Pose estimation data
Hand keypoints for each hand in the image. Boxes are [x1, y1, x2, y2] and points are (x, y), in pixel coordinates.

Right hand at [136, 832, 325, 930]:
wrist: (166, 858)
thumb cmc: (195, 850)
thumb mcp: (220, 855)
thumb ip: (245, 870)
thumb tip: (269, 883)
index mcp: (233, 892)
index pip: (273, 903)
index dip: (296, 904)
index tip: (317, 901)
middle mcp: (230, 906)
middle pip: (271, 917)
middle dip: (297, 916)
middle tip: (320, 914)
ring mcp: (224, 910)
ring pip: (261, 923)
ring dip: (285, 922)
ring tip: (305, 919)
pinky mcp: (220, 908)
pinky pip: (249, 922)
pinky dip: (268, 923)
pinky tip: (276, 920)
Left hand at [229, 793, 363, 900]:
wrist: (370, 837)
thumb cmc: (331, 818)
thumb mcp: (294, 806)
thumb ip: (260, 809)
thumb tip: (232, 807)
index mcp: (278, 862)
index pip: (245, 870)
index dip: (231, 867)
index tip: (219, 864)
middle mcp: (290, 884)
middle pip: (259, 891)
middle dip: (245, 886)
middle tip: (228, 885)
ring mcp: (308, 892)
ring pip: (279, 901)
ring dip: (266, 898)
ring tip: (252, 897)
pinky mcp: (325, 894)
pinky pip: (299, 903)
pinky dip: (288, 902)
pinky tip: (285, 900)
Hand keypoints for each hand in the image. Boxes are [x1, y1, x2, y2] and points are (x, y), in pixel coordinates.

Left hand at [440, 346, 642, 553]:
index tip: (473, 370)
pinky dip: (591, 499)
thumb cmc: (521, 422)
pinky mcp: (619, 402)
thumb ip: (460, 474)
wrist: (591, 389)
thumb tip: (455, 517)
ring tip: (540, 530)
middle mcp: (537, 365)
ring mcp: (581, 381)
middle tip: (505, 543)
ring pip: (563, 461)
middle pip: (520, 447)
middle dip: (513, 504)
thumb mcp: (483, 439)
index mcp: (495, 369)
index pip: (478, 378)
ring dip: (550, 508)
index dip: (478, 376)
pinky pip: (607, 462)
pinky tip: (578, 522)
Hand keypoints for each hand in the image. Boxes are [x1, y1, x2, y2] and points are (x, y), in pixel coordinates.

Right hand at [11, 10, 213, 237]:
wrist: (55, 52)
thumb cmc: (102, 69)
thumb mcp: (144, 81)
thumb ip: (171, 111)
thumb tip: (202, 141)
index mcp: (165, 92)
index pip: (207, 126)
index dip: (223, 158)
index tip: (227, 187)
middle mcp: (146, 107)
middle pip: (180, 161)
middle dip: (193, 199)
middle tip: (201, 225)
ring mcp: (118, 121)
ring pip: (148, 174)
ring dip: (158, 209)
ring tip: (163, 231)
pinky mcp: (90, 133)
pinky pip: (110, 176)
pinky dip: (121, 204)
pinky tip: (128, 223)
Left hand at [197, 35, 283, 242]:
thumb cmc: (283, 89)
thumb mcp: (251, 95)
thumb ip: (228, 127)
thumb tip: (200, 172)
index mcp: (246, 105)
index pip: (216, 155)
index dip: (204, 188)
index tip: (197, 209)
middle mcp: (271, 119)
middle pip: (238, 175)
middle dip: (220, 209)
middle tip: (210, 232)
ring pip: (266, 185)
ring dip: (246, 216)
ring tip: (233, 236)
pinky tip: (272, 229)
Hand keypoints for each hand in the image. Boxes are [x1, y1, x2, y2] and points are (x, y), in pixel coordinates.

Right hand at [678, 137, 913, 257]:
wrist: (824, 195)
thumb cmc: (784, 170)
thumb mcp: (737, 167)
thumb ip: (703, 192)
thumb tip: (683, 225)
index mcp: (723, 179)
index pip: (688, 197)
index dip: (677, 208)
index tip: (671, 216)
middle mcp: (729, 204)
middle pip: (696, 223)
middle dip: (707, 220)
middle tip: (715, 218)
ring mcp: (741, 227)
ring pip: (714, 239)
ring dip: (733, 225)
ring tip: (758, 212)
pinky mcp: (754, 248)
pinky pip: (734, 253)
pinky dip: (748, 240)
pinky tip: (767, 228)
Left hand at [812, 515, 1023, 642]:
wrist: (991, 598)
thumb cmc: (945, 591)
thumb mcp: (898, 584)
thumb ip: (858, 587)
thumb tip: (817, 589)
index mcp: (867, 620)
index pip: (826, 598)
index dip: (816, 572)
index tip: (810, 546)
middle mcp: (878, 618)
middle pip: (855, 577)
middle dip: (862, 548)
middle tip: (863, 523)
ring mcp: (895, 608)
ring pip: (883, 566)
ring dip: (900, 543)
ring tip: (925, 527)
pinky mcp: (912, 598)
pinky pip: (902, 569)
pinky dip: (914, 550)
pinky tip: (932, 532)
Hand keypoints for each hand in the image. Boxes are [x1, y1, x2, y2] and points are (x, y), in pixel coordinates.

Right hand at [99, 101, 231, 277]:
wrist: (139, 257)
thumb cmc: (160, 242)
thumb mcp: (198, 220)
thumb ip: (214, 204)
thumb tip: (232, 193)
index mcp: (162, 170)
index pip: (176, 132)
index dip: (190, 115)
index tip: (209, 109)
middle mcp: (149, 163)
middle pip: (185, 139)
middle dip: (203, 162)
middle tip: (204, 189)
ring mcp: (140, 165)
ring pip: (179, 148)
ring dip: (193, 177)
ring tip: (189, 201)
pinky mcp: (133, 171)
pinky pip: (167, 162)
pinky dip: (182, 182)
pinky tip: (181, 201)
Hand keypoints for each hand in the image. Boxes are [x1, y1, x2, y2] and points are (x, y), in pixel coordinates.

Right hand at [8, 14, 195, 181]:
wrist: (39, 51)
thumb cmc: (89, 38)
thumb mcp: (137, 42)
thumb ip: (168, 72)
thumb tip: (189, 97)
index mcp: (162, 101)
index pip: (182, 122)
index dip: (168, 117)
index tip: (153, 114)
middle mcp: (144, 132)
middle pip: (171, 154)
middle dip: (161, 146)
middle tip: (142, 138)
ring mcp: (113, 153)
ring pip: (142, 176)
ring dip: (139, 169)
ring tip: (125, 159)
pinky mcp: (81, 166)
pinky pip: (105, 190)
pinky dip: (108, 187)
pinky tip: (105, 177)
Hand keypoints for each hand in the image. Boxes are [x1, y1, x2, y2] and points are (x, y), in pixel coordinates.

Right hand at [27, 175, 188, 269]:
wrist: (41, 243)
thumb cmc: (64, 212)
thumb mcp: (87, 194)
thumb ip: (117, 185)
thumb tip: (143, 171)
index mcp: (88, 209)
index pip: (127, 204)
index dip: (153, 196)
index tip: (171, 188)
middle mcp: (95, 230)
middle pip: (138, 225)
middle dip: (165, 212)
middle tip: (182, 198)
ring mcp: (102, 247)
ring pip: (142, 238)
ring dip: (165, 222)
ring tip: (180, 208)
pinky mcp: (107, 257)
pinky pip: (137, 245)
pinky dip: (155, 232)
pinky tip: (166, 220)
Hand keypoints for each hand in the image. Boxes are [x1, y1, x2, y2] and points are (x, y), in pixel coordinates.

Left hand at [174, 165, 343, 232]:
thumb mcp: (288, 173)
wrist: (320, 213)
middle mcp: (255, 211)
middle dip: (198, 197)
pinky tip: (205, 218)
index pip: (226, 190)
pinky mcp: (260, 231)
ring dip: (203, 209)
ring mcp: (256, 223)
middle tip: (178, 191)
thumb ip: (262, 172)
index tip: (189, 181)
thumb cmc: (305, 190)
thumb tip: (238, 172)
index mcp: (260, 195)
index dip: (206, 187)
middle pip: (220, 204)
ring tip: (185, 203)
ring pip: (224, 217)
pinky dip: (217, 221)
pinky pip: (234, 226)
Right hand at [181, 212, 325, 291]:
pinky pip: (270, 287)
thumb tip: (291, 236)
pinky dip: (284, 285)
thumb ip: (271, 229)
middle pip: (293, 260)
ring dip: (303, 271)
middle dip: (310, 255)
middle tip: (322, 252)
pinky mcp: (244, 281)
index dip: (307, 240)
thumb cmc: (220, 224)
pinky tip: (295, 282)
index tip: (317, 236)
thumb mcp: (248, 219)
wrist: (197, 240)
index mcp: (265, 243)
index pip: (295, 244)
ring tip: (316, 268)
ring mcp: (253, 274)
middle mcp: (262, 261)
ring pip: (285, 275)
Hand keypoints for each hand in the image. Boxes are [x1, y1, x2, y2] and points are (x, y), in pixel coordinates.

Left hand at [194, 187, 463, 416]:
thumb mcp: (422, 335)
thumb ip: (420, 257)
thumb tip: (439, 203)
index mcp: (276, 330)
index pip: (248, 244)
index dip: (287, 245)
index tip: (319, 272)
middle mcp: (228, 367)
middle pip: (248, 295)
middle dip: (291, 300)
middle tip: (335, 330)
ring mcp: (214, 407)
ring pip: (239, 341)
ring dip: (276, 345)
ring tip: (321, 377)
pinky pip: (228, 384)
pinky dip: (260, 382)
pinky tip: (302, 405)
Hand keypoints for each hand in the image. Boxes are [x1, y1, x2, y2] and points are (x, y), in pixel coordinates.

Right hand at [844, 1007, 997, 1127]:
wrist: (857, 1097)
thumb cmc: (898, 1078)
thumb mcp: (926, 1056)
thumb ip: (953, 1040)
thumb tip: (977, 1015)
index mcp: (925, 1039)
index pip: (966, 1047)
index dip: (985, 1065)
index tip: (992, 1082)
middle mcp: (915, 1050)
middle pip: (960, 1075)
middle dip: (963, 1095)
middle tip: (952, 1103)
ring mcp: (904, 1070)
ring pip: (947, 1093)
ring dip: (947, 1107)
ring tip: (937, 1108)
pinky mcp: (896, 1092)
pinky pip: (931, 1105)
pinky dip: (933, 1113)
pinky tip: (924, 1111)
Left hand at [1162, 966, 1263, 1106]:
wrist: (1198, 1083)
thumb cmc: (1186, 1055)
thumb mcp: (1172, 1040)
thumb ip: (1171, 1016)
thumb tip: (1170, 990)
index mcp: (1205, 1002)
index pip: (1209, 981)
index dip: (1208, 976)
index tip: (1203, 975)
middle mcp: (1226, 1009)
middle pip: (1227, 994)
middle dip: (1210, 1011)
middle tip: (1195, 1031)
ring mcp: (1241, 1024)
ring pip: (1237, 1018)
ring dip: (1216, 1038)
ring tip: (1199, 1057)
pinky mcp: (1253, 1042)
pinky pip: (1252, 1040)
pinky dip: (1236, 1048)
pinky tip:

◆ WHAT IS BEING ASKED:
Going back over the entries above, copy word for word every line from the one that has "index mcp: (162, 170)" on through the one that has "middle tip: (178, 191)".

◆ OUTPUT OF THE EXERCISE:
index mcp: (162, 170)
index pip: (176, 132)
index dip: (190, 115)
index tip: (209, 109)
middle mcp: (149, 163)
middle pip: (185, 139)
middle dip: (203, 162)
middle tip: (204, 189)
ring mcp: (140, 165)
ring pip: (179, 148)
ring dip: (193, 177)
ring tip: (189, 201)
pinky mcp: (133, 171)
pinky pip: (167, 162)
pinky dip: (182, 182)
pinky tip: (181, 201)
Hand keypoints for each hand in the image. Boxes are [x1, y1, x2, y2] and points are (x, y), in pixel coordinates.

Right hand at [8, 14, 195, 181]:
wrist: (39, 51)
thumb cmc: (89, 38)
thumb mcp: (137, 42)
thumb ip: (168, 72)
thumb tip: (189, 97)
index mcp: (162, 101)
index pip: (182, 122)
index dip: (168, 117)
index tip: (153, 114)
middle mcp: (144, 132)
middle pip: (171, 154)
middle dip: (161, 146)
middle tip: (142, 138)
ring mcp: (113, 153)
ring pip: (142, 176)
ring dip: (139, 169)
ring tip: (125, 159)
pinky mcp: (81, 166)
pinky pip: (105, 190)
pinky dip: (108, 187)
pinky tip: (105, 177)
Hand keypoints for each hand in the image. Boxes are [x1, y1, x2, y2] and points are (x, y), in pixel coordinates.

Right hand at [27, 175, 188, 269]:
wrist: (41, 243)
thumb cmc: (64, 212)
thumb mcp: (87, 194)
thumb ip: (117, 185)
thumb tip: (143, 171)
index mcp: (88, 209)
index pip: (127, 204)
index dip: (153, 196)
index tip: (171, 188)
middle mcp: (95, 230)
middle pip: (138, 225)
middle dip: (165, 212)
middle tip: (182, 198)
ring mcp: (102, 247)
ring pip: (142, 238)
ring dip: (165, 222)
ring tip: (180, 208)
pinky mcp: (107, 257)
pinky pip: (137, 245)
pinky dip: (155, 232)
pinky tip: (166, 220)
Hand keypoints for each hand in the image. Boxes are [x1, y1, x2, y2] and points are (x, y), in pixel coordinates.

Left hand at [174, 165, 343, 232]:
thumb mcp: (288, 173)
wrist: (320, 213)
middle mcp: (255, 211)
middle dip: (198, 197)
pinky tip: (205, 218)
index pip: (226, 190)
pinky mcp: (260, 231)
ring dip: (203, 209)
ring mcp: (256, 223)
middle tip: (178, 191)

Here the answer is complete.